(Excerpted passage)
◇ ◇ ◇ ◇
If we define $M_n$ to be distribution of the minimum of $n$ dies, then

$$p(Z_n = a) = p(X_n \leq M_{n-1})p(Y_{n-1} = a | X_n \leq M_{n-1}) + \\ p(X_n > M_{n-1})\sum_k p(Z_{n-1} = a - k)p(X_n=k | X_n > M_{n-1})$$

and we can calculate $M_n$ using

$$p(M_n = a) = p(X_n \leq M_{n-1})p(X_n = a |X_n \leq M_{n-1}) + p(X_n > M_{n-1})p(M_{n-1} = a|X_n > M_{n-1})$$

Anyway, together this all suggests a dynamic programming algorithm based on $Y_n, Z_n$ and $M_n$. Should be quadratic in $n$.

edit: A comment has been raised on how to calculate $p(X_n \leq M_{n-1})$. Since $X_n, M_{n-1}$ can each only take on one of six values, we can just sum over all possibilities:

$$p(X_n \leq M_{n-1}) = \sum_{a,b} p(X_n = a, M_{n-1} = b, a \leq b)$$

Similarly, $p(X_n = k | X_n > M_{n-1})$ can be calculated by applying Bayes rule then summing over the possible values of $X_n, M_{n-1}$.
◇ ◇ ◇ ◇
(Given entries)

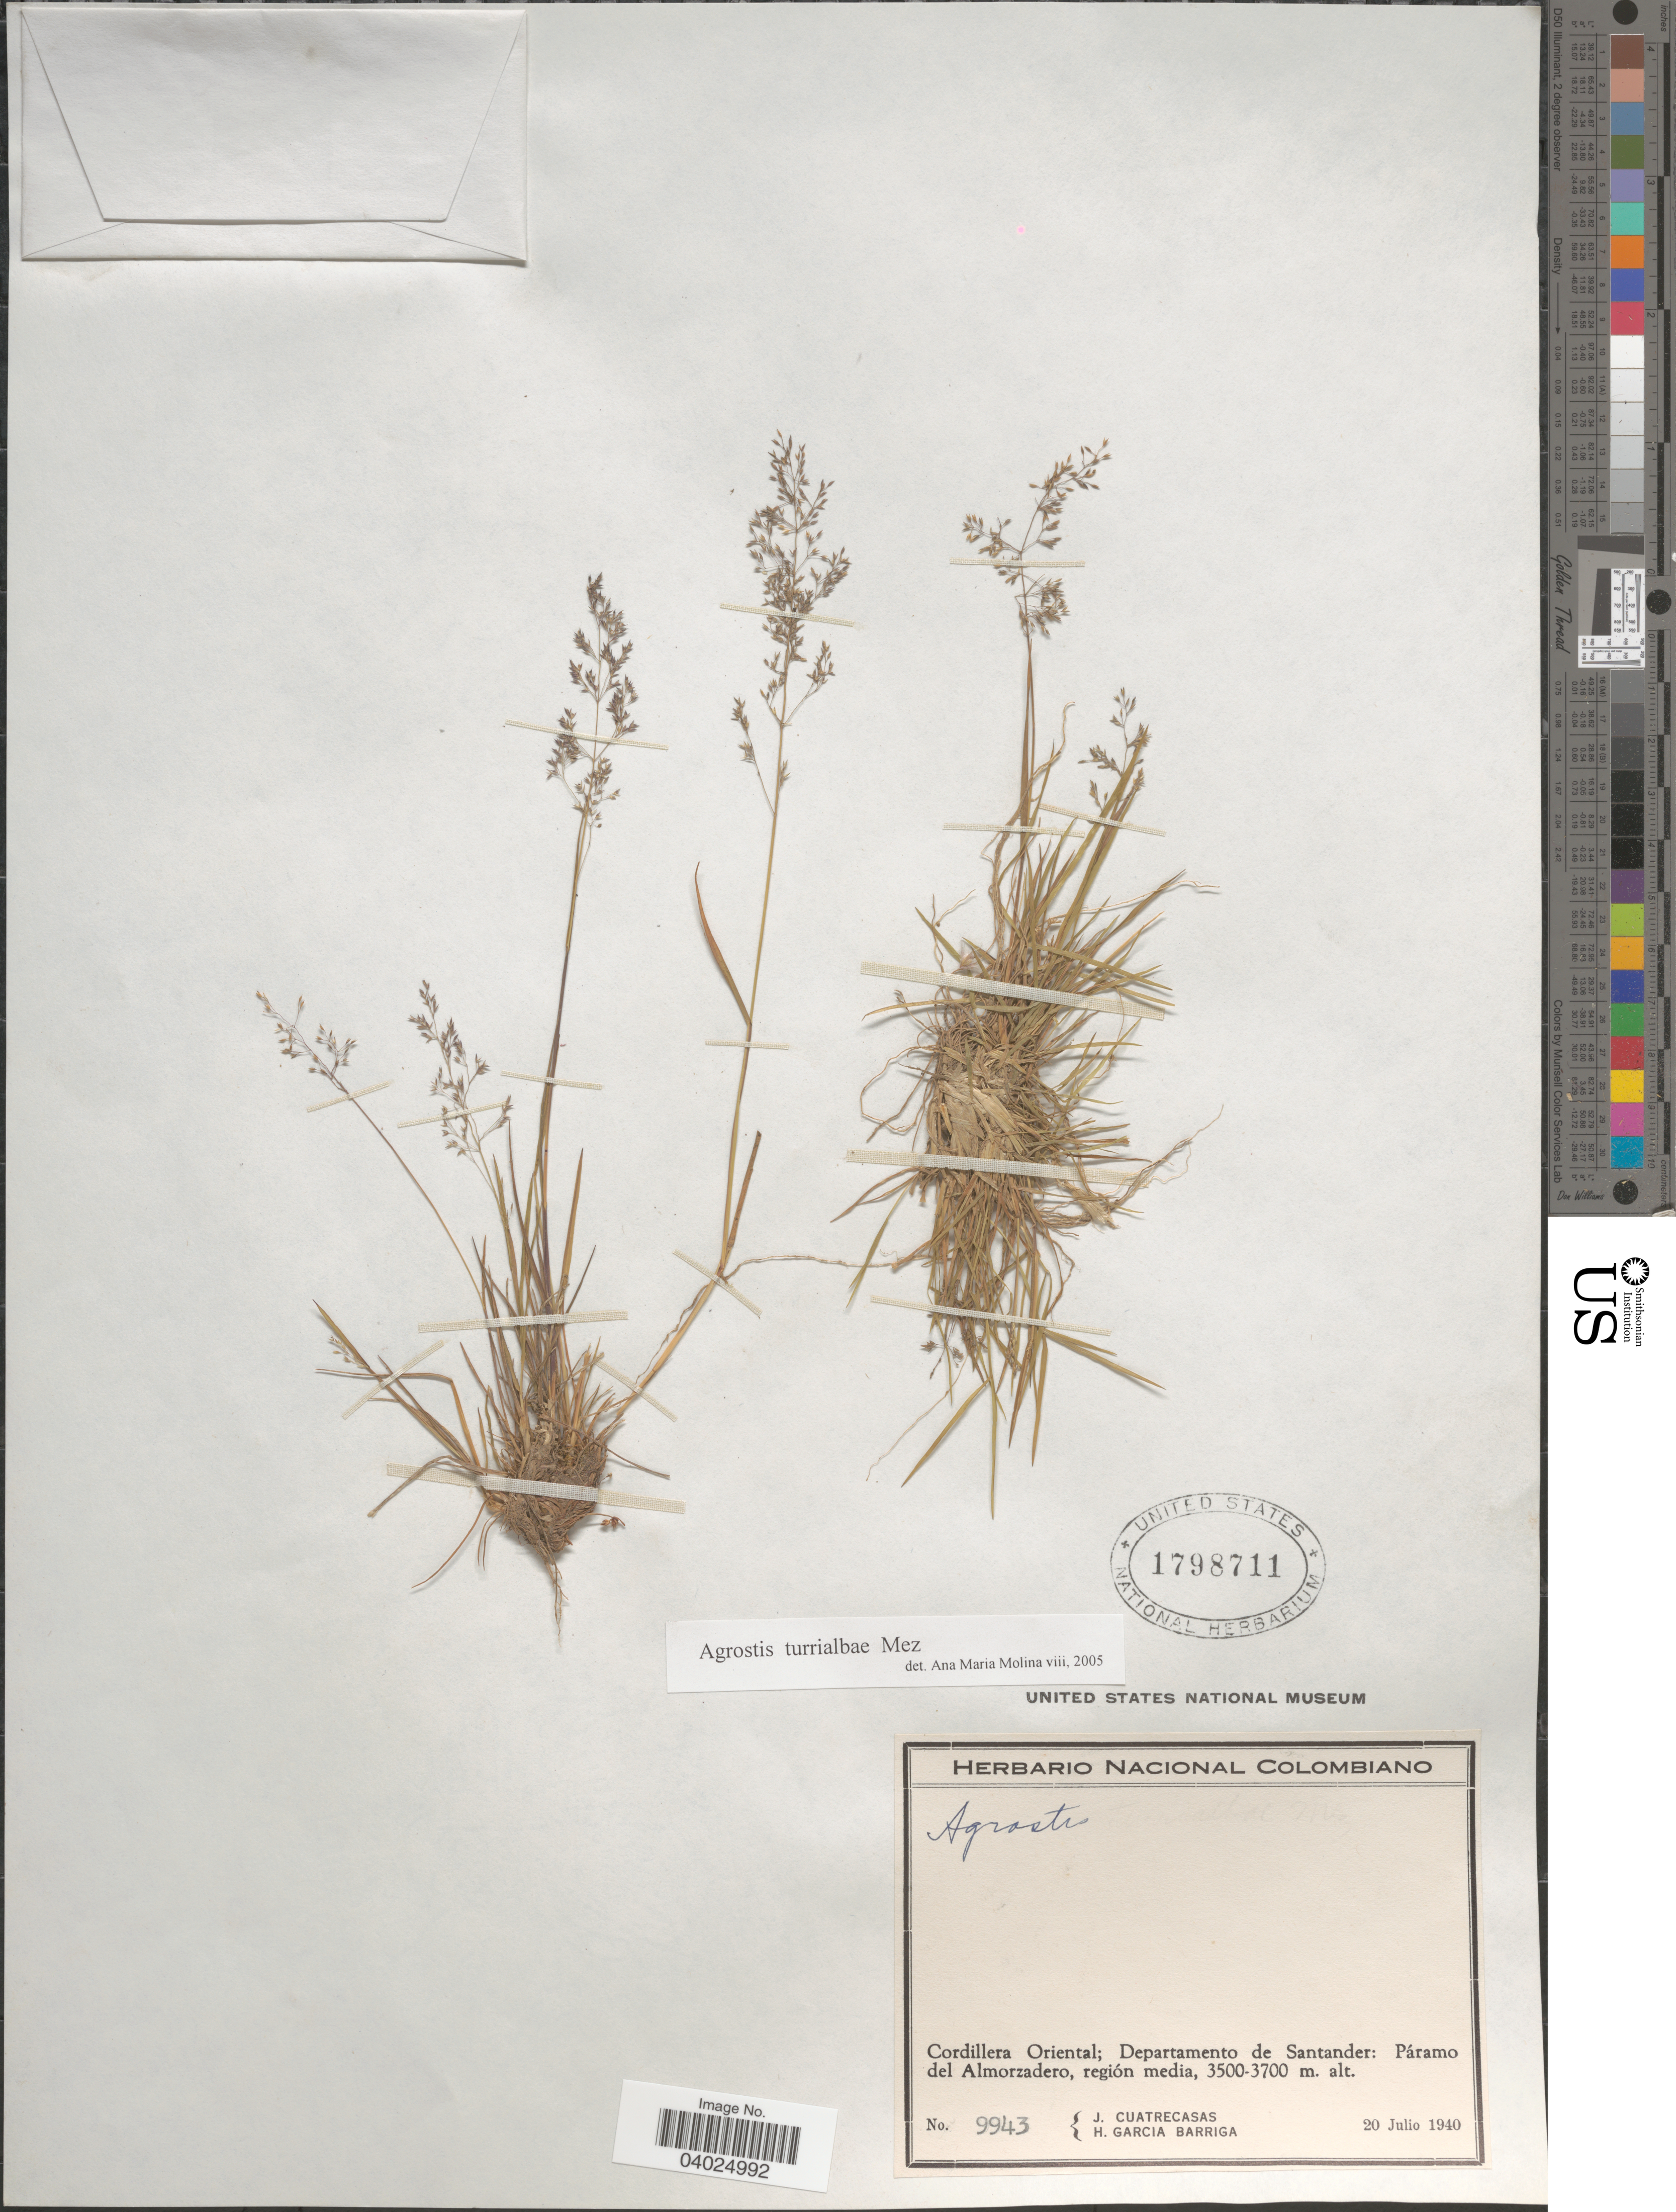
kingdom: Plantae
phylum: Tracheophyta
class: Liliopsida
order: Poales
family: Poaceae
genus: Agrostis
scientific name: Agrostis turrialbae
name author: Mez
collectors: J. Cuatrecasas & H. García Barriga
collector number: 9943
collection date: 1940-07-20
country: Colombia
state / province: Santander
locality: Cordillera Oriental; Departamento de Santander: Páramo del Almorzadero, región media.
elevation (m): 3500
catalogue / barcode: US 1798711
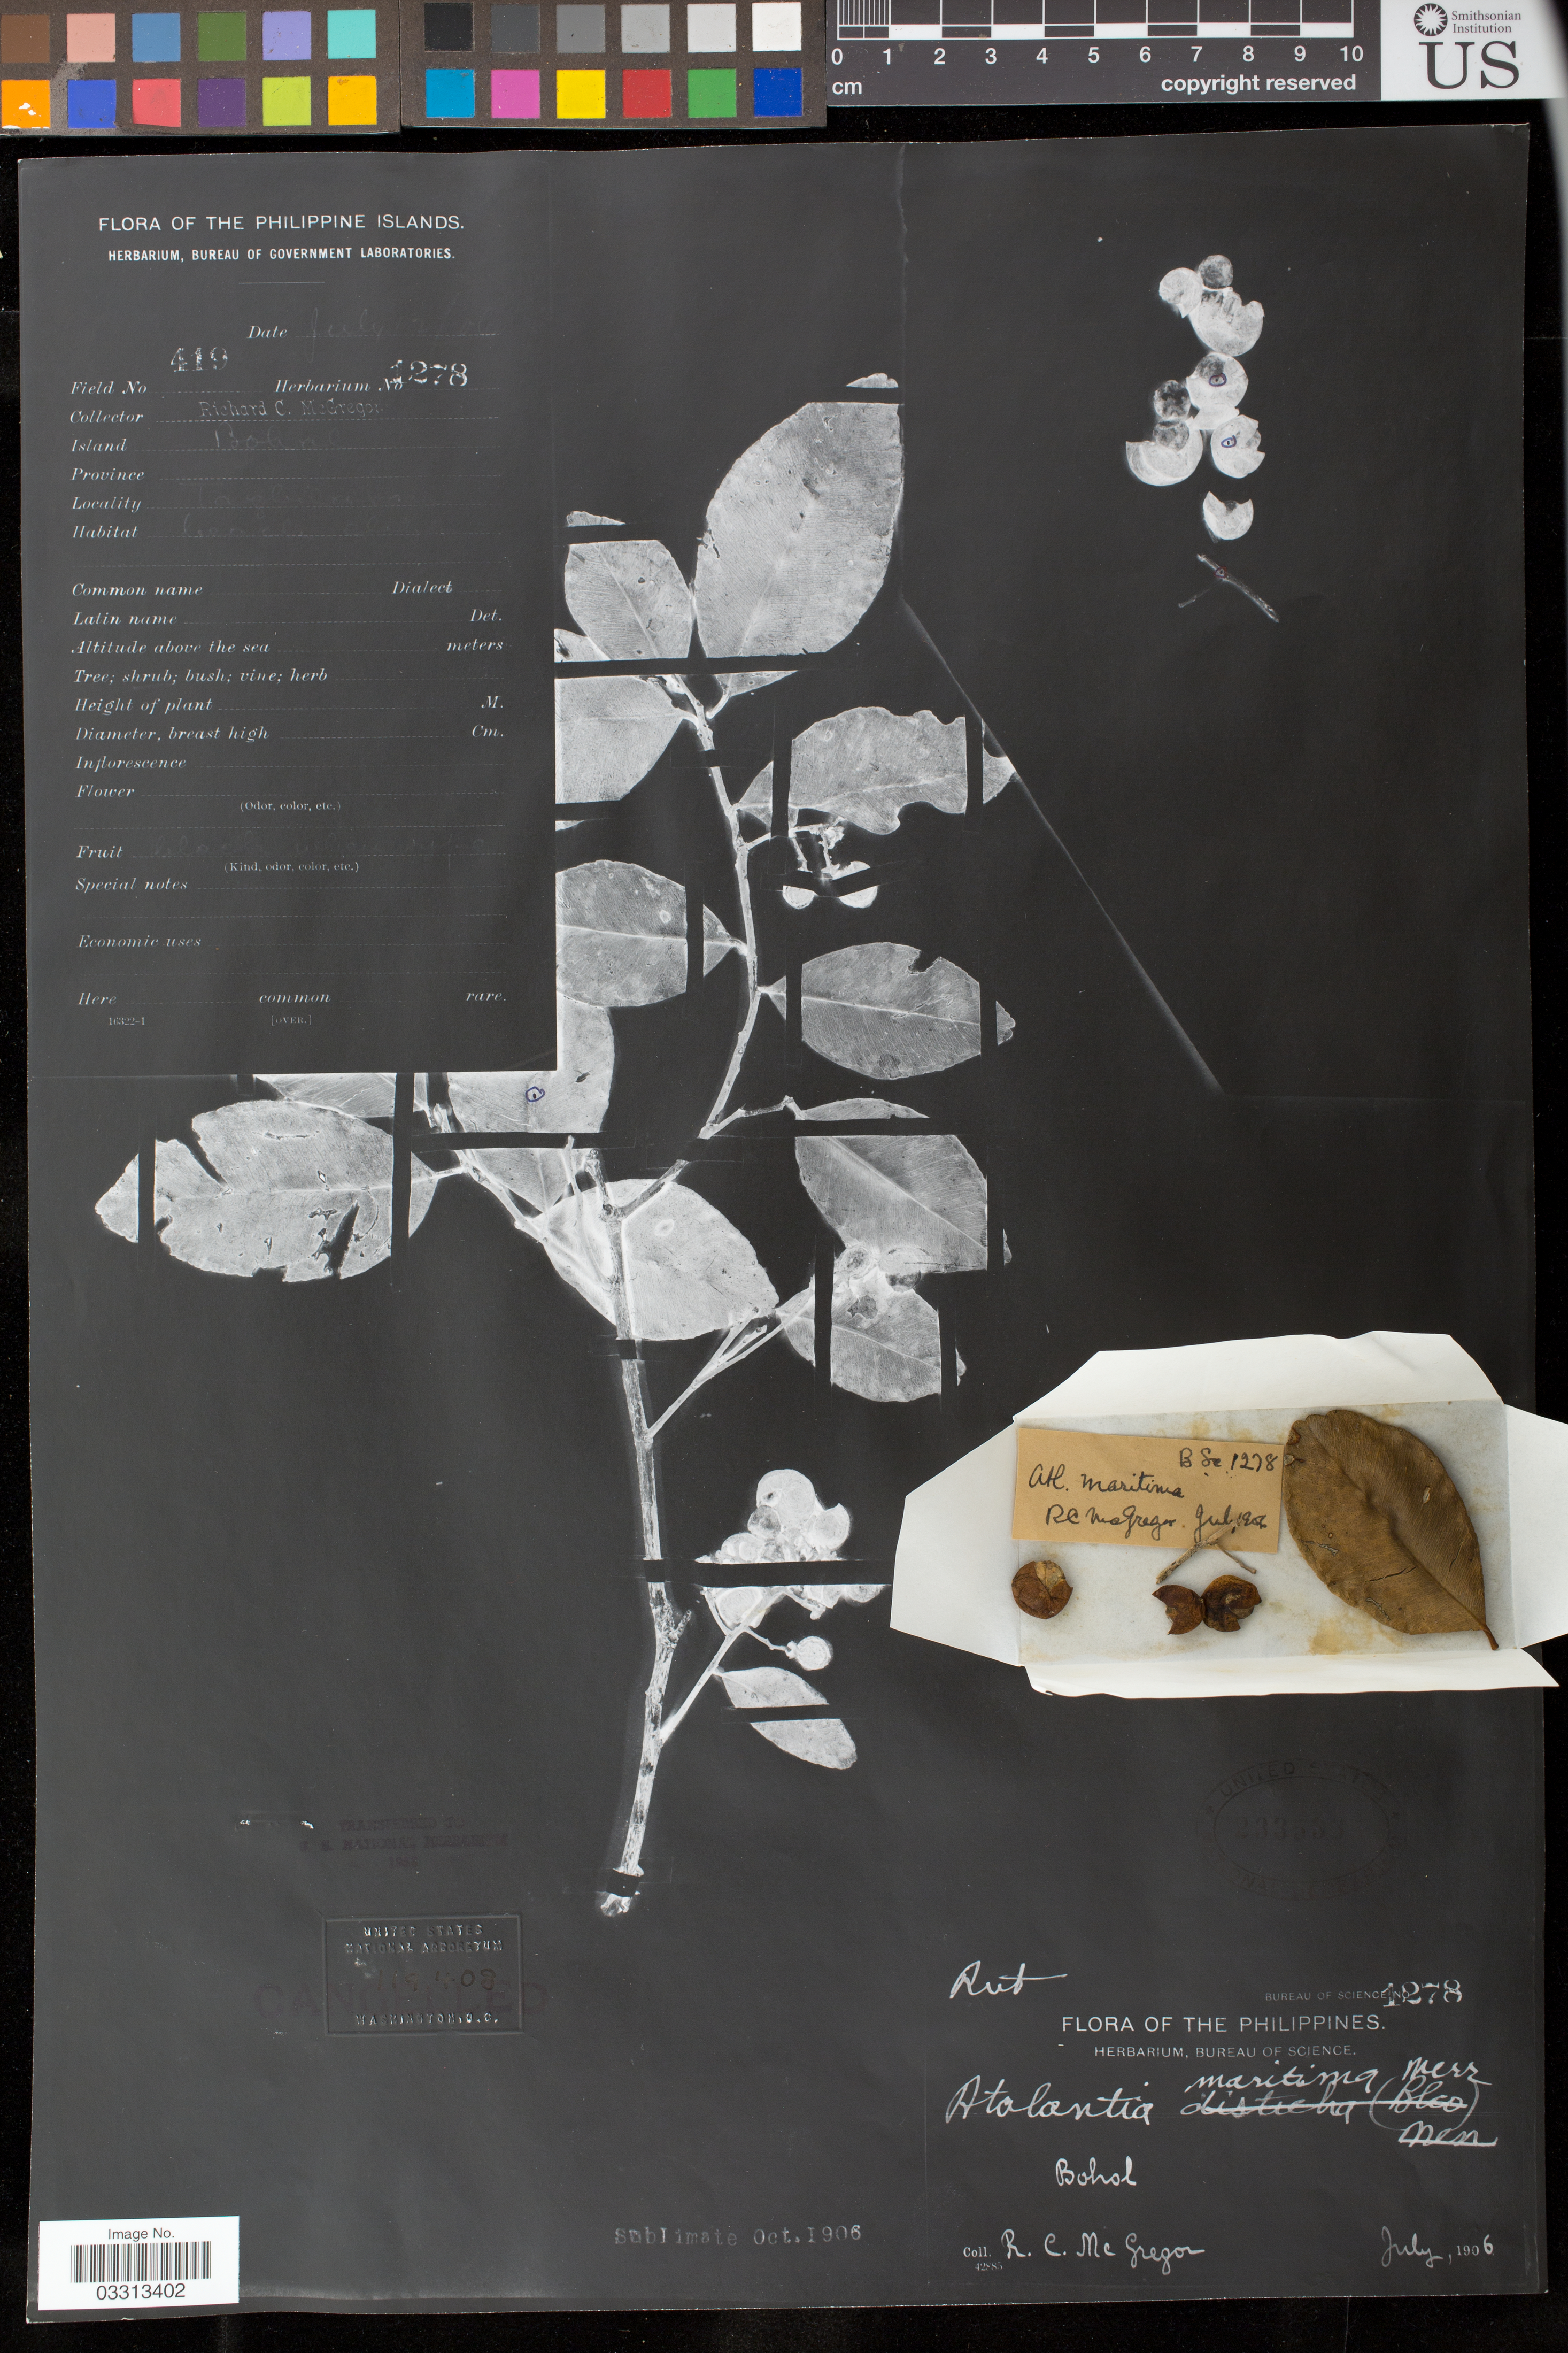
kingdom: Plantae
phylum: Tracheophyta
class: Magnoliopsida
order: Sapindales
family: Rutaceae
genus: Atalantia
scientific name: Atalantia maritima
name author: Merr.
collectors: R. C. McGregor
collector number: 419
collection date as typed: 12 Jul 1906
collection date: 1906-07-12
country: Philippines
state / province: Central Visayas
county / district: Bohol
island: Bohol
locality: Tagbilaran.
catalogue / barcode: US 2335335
◇ ◇ ◇ ◇
(Goal) Can you reproduce the passage on dice probabilities above in full, with every formula and line unchanged?

(Solution to this task)
If we define $M_n$ to be distribution of the minimum of $n$ dies, then

$$p(Z_n = a) = p(X_n \leq M_{n-1})p(Y_{n-1} = a | X_n \leq M_{n-1}) + \\ p(X_n > M_{n-1})\sum_k p(Z_{n-1} = a - k)p(X_n=k | X_n > M_{n-1})$$

and we can calculate $M_n$ using

$$p(M_n = a) = p(X_n \leq M_{n-1})p(X_n = a |X_n \leq M_{n-1}) + p(X_n > M_{n-1})p(M_{n-1} = a|X_n > M_{n-1})$$

Anyway, together this all suggests a dynamic programming algorithm based on $Y_n, Z_n$ and $M_n$. Should be quadratic in $n$.

edit: A comment has been raised on how to calculate $p(X_n \leq M_{n-1})$. Since $X_n, M_{n-1}$ can each only take on one of six values, we can just sum over all possibilities:

$$p(X_n \leq M_{n-1}) = \sum_{a,b} p(X_n = a, M_{n-1} = b, a \leq b)$$

Similarly, $p(X_n = k | X_n > M_{n-1})$ can be calculated by applying Bayes rule then summing over the possible values of $X_n, M_{n-1}$.